4. The NRL finally called off its season yesterday, being one of the last leagues in the world to do so. “The paramount consideration in all our decision making has always been the safety and the health of our players," said Australian Rugby League (ARL) Commission chairman Peter V’landys. "Unfortunately, that has taken a dramatic turn today." The decision followed mounting restrictions imposed by state and federal governments – including a Queensland border closure.

5. The Australian Hotels Association (AHA) told Business Insider Australia the forced coronavirus closures have had a “devastating impact” on the hospitality industry. “A lot of the operators have made a very difficult decision today … of actually telling a lot of the staff that they have been stood down and that will be for the next six months," John Green, director of liquor and policing at the Australian Hotels Association NSW said. “A number of venues obviously will be able to survive but there will undoubtedly be venues that cannot sustain waiting until we get through this crisis and there will be doors shut."

6. Jewellery seller Michael Hill has become the first major Australian retailer to shut its doors over the coronavirus. The ASX-listed company will shut 300 stores indefinitely, putting the jobs of thousands of workers at risk. In a statement, the company said the new social distancing guidelines were "not consistent with the day-to-day conduct of our business".

7. Australian pharmacies are reporting a 130% spike in online orders in recent weeks. Pharmacies including Amcal, Blooms and TerryWhite chemists have seen Panadol orders double over recent weeks, topping the list of over-the-counter medications in demand. Pharmacists have issued a call for calm to ensure those who need medication most can find what they need.

8. Where are we with the coronavirus, numbers-wise?

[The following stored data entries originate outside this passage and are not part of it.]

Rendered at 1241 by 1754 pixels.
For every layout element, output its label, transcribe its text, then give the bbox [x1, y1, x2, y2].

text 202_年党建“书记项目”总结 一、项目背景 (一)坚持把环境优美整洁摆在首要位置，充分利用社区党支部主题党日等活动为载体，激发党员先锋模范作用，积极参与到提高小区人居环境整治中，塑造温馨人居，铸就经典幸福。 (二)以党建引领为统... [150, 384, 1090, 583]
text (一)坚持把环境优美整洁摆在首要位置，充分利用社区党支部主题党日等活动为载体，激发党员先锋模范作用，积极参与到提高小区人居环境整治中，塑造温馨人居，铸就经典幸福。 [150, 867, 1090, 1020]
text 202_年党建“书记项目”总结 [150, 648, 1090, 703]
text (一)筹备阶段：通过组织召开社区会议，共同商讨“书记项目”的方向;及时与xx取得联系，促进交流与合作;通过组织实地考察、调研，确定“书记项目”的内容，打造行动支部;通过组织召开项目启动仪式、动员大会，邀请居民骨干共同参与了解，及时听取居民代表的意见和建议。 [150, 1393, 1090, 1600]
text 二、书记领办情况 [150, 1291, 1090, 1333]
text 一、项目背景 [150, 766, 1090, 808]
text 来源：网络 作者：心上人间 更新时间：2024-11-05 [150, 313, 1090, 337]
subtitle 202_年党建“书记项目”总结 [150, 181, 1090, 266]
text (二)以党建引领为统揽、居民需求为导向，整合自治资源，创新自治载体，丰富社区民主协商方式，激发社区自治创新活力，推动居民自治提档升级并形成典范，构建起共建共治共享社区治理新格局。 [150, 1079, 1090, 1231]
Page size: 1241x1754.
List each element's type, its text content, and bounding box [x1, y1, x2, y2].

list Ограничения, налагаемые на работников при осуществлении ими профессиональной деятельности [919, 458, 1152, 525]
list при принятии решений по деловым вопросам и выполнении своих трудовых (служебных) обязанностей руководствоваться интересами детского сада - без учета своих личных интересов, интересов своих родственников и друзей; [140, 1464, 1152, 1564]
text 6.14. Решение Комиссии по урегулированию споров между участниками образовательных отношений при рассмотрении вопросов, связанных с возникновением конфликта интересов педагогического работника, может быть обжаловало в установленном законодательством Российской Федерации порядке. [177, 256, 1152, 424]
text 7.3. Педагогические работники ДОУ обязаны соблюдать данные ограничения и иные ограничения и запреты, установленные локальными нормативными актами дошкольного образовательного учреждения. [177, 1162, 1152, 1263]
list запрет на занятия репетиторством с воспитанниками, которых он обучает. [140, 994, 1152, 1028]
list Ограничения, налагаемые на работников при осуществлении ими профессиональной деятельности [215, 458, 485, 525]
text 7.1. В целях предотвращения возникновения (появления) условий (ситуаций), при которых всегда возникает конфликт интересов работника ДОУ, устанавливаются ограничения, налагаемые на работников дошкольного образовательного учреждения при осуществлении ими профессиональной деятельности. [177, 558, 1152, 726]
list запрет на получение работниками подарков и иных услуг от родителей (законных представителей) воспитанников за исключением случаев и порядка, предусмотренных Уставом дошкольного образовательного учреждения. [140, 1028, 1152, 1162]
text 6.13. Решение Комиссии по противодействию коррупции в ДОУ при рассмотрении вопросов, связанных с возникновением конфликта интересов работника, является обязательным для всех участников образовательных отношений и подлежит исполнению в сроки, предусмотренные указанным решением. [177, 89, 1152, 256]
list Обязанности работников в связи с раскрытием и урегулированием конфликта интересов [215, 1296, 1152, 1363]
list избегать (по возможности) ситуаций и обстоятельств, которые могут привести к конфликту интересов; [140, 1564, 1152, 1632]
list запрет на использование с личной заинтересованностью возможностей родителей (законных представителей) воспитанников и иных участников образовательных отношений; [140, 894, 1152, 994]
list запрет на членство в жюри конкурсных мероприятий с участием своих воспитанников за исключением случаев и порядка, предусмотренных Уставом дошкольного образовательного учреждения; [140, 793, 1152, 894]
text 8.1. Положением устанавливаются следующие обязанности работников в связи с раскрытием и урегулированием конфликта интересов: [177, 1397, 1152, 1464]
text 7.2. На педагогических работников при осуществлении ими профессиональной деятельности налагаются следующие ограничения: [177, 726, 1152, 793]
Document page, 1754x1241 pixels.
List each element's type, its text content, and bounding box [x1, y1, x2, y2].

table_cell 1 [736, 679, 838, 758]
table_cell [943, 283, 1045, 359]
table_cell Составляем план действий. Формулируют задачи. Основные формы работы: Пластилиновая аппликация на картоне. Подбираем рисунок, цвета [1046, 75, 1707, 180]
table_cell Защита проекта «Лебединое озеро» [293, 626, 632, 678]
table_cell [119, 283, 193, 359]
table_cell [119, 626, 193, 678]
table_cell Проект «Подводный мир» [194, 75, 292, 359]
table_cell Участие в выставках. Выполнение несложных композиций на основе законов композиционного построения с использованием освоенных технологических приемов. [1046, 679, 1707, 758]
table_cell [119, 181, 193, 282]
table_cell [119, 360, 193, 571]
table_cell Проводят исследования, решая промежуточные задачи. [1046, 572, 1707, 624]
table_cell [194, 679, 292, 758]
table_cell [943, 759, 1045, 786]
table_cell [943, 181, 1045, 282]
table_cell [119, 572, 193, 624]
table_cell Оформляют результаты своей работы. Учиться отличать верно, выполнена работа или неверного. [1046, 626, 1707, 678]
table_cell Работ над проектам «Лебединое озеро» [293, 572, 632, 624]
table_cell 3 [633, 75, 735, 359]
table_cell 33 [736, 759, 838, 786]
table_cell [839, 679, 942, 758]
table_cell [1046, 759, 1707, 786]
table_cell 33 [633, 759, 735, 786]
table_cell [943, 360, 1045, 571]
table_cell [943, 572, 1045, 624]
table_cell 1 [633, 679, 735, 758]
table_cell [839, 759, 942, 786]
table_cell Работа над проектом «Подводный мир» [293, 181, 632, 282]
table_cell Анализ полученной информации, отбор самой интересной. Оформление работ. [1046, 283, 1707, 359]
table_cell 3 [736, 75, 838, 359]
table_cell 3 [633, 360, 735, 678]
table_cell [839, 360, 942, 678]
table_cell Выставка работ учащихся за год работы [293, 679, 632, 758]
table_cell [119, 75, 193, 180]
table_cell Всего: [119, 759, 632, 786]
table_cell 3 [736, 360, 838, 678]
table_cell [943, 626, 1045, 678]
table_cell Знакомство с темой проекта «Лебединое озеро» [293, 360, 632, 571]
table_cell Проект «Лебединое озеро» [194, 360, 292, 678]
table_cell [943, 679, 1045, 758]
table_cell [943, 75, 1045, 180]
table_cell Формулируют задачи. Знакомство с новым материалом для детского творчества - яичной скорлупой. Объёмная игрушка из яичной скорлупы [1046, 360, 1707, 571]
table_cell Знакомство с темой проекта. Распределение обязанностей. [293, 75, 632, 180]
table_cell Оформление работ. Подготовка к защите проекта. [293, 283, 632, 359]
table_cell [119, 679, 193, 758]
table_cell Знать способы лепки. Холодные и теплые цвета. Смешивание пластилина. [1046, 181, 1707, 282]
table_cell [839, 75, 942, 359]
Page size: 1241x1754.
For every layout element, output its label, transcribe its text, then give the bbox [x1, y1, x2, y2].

In Australia, as of this morning, we have 1,717 confirmed cases and 7 deaths – a low mortality rate likely aided by our relatively extensive testing. Worldwide, there are 372,563 confirmed cases and 16,381 deaths.

9. Spain has emerged as a major coronavirus hotspot. The death toll there has more than doubled in just 3 days, with more than 2,000 people now dead. That toll was 1,002 on Friday. It is now the hardest-hit country in Europe outside of Italy.

10. It didn't take long, but the debate about when the world can get the economy chugging again has begun over in the US. Several Republican officials and conservative media personalities have joined calls to reduce social distancing and stay-at-home orders so that workers in key industries can start going back to work and give the economy a boost. Public health experts are warning leadership that sending Americans back to work too soon would be disastrous. Expect to see a lot more of this debate everywhere.


This is interesting – and will no doubt be reflected here in Australia.